Submitted to arXiv on 19 Jul. 2023

Ask questions about this paper to our AI assistant

You can also chat with multiple papers at once here.

AI assistant instructions?

Results of the summarizing process for the arXiv paper: 2307.10373v1

, , , , The field of generative AI has made significant advancements in recent years, particularly in the realm of image generation. However, the transition to video generation has been slower, with current state-of-the-art video models still lagging behind their image counterparts in terms of visual quality and user control over generated content. In this work, a framework leveraging a pre-trained text-to-image model is proposed for text-driven editing of natural videos. The goal is to generate high-quality videos that align with a specified edit described by an input text prompt while maintaining the spatial layout and motion of the original video. The main challenge lies in ensuring consistency across all frames of the edited video, where each point in the 3D world undergoes coherent modifications over time. To address this challenge, the framework enforces original inter-frame video correspondences on the edit. By recognizing that natural videos contain redundant information across frames and that internal representations exhibit similar properties within diffusion models, consistency can be achieved by ensuring that edited features convey the same inter-frame correspondences as the original video features. This approach allows for consistent edits without additional training or fine-tuning and can be used alongside existing diffusion-based image editing methods. Key contributions include TokenFlow, a technique that enhances temporal consistency in videos generated by a text-to-image diffusion model through semantic correspondences of diffusion features across frames. Additionally, novel empirical analysis explores the properties of diffusion features across videos, leading to state-of-the-art editing results showcasing complex motions. In summary, this work presents a novel approach to text-driven video editing using a text-to-image diffusion model. By enforcing semantic correspondences of diffusion features across frames, temporal consistency is significantly improved in generated videos. The framework offers a valuable tool for professionals and semi-professionals seeking to create high-quality edited videos while preserving original spatial layout and motion dynamics.
Created on 01 Mar. 2024

Assess the quality of the AI-generated content by voting

Score: 0

Why do we need votes?

Votes are used to determine whether we need to re-run our summarizing tools. If the count reaches -10, our tools can be restarted.

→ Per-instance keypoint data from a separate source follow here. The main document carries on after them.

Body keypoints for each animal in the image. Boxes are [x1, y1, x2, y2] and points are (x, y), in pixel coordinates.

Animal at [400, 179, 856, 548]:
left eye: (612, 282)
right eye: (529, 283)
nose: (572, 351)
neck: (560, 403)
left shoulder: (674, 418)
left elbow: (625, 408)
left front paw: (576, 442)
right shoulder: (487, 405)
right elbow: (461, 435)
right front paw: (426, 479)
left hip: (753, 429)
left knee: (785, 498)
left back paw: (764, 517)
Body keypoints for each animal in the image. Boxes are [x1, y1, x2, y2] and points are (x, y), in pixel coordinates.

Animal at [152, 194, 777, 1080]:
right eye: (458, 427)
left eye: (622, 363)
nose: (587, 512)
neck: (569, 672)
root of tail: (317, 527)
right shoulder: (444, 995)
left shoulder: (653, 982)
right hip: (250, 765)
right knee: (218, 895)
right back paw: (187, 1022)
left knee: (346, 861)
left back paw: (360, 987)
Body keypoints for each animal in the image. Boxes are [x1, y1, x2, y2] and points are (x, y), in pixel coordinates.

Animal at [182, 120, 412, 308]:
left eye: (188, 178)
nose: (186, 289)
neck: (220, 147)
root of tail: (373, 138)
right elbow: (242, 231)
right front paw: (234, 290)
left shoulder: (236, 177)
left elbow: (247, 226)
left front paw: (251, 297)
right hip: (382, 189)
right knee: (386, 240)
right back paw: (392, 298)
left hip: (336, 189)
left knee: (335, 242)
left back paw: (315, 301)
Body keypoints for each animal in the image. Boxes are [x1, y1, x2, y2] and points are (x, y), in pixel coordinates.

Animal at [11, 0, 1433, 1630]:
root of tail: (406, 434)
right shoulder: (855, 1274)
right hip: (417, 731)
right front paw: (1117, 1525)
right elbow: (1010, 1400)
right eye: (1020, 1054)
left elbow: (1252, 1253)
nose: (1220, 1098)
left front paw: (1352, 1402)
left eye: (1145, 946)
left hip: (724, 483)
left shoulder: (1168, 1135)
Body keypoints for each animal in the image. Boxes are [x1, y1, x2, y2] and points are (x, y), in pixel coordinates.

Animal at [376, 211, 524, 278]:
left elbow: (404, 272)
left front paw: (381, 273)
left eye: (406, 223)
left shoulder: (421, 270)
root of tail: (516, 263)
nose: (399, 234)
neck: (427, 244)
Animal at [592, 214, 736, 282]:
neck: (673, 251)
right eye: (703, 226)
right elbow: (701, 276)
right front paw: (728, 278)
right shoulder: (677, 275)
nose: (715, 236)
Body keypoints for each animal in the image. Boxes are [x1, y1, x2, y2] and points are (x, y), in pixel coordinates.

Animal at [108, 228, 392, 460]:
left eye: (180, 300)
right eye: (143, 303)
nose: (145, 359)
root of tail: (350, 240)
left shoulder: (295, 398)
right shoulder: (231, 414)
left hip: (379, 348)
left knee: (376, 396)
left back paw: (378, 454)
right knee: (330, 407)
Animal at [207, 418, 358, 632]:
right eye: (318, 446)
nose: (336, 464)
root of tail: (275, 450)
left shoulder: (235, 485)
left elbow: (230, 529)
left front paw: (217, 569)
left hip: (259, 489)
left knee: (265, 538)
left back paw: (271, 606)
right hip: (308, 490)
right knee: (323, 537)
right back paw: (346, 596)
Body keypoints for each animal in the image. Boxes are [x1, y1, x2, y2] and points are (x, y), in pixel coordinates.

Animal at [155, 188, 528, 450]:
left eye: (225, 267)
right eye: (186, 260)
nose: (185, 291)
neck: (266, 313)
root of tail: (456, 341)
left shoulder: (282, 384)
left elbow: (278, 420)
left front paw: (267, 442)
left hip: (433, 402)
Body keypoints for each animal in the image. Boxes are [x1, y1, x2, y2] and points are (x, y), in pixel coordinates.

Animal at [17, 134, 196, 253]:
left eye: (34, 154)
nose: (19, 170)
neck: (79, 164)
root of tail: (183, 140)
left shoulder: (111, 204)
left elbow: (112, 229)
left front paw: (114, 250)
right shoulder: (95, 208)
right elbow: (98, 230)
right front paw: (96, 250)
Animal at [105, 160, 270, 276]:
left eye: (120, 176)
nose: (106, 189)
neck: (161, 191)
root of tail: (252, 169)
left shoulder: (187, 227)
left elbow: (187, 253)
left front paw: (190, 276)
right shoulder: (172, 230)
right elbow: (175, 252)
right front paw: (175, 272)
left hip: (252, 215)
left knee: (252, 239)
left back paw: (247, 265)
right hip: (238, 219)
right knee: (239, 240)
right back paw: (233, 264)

Look for similar papers (in beta version)

By clicking on the button above, our algorithm will scan all papers in our database to find the closest based on the contents of the full papers and not just on metadata. Please note that it only works for papers that we have generated summaries for and you can rerun it from time to time to get a more accurate result while our database grows.

Disclaimer: The AI-based summarization tool and virtual assistant provided on this website may not always provide accurate and complete summaries or responses. We encourage you to carefully review and evaluate the generated content to ensure its quality and relevance to your needs.